Prevalence and isotype distribution of antiphospholipid antibodies in Chilean patients with systemic lupus erythematosus (SLE)

  • Aguirre, V
  • Cuchacovich, R
  • Barria, L
  • Aris, H
  • Trejo, C
  • Massardo, L
  • Pasten, R
  • Espinoza, L
Lupus 10(2):p 75-80, February 2001. | DOI: 10.1191/096120301674376357

Previous studies have demonstrated that ethnicity plays a role in the prevalence, isotype distribution, and clinical significance of anticardiolipin (aCL) and anti-β2 glycoprotein I (aβ2-GPI) antibodies in systemic lupus erythematosus (SLE) patients. Few studies have been done in Latin American populations. Serum samples from 129 Chilean SLE patients were tested for IgG, IgM and IgA aCL and aβ2-GPI by ELISA. Clinical data were reviewed with the focus on clinical manifestations of antiphospholipid syndrome (APS).
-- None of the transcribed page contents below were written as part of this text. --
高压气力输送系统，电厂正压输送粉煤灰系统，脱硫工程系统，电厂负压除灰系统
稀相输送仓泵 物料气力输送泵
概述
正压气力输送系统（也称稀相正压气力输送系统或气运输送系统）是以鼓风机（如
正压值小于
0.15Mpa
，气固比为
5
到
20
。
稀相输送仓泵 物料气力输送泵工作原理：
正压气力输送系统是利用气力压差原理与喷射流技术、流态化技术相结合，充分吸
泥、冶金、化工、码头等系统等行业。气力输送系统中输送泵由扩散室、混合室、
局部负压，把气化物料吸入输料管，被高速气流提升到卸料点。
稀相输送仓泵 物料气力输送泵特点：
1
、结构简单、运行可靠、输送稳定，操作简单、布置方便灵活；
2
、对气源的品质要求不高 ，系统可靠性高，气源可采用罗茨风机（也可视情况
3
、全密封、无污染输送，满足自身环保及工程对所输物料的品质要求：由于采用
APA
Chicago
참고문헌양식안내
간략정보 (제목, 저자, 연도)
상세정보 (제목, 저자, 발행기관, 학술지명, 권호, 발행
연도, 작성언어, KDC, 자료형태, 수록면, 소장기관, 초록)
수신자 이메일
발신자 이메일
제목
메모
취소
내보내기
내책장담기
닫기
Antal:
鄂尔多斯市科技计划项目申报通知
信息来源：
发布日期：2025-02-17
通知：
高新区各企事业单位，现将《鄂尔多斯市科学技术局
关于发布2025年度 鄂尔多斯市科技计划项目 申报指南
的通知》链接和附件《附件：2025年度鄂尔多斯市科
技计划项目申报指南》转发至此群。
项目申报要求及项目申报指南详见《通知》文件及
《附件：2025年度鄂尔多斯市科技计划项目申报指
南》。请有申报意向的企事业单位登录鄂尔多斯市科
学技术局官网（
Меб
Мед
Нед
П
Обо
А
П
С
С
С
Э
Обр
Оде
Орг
Positivity for at least one isotype of aCL was found in 30% of patients, while only 10% were positive for at least one isotype of aβ2-GPI. IgG was the most prevalent isotype for aCL (16%), and the isotype distribution was similar (4%) for aβ2-GPI. In general, the presence of aCL was significantly associated with the presence of aβ2-GPI, but a number of samples were positive for only one antibody, some of them associated with clinical manifestations of APS. ACL antibodies at medium-high titers were significantly correlated with thrombosis (P/0.0007) and fetal loss (P/0.009); however, the sensitivity of aβ2-GPI for detecting thrombosis and fetal loss was lower than aCL (19 and 17% vs 56 and 50%, respectively), and the specificity slightly higher (91 and 90% vs 84 and 82%). In Chilean SLE patients, aCL and aβ2-GPI antibodies are important in the evaluation of patients with APS. However, the utility of aβ2-GPI antibodies was limited by the low prevalence of these antibodies in comparison with other ethnic groups. Further studies are needed to define the basis of the observed differences among ethnic groups.